[Opening Input records section]

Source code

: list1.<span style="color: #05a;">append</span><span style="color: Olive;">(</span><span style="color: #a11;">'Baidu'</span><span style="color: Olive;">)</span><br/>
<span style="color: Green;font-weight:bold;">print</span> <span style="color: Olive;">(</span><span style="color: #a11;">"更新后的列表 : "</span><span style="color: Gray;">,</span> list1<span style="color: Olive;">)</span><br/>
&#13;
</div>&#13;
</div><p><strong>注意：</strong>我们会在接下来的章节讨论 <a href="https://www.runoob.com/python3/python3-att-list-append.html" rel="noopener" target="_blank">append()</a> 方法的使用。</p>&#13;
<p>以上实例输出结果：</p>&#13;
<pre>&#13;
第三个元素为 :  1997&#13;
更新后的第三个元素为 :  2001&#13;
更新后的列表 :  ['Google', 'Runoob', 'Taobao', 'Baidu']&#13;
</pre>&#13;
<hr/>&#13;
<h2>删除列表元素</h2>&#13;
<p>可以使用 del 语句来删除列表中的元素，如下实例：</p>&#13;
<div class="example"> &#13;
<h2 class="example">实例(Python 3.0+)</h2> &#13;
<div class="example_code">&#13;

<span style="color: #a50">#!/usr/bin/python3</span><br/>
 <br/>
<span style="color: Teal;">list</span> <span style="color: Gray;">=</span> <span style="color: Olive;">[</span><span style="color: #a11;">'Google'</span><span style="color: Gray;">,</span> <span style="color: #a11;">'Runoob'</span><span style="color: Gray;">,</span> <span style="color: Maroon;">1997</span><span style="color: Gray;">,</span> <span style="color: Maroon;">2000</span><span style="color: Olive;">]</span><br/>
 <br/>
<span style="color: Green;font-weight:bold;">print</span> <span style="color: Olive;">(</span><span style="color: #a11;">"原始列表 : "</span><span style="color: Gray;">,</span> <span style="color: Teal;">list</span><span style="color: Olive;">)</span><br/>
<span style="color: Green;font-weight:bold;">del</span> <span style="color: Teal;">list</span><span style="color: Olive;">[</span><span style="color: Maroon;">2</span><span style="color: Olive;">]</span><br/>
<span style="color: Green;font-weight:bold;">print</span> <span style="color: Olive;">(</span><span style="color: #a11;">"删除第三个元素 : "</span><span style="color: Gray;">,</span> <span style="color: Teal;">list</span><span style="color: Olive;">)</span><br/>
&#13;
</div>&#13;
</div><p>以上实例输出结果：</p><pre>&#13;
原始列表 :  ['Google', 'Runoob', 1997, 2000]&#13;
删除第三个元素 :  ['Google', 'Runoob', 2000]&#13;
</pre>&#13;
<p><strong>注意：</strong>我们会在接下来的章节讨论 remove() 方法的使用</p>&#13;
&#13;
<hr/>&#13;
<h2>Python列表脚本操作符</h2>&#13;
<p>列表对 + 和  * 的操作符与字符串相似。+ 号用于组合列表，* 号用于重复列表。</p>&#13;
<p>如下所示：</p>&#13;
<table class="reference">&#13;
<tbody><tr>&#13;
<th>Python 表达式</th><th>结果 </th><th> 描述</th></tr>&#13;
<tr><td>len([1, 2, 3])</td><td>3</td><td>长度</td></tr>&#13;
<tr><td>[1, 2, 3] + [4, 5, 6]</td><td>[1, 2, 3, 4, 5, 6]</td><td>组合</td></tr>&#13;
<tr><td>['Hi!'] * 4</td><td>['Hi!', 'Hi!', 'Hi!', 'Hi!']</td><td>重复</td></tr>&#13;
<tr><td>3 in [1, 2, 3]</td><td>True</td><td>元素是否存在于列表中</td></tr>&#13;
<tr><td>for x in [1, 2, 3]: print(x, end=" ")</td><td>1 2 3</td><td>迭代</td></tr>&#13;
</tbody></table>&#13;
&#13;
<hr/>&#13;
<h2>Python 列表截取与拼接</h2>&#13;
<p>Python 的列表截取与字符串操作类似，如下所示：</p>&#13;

[Closing Input records section]

§ **Brief**:
Which lines in the data hold the string "原始列表"? Copy each of them.

§ **Answer section**:
<span style="color: Green;font-weight:bold;">print</span> <span style="color: Olive;">(</span><span style="color: #a11;">"原始列表 : "</span><span style="color: Gray;">,</span> <span style="color: Teal;">list</span><span style="color: Olive;">)</span><br/>
原始列表 :  ['Google', 'Runoob', 1997, 2000]&#13;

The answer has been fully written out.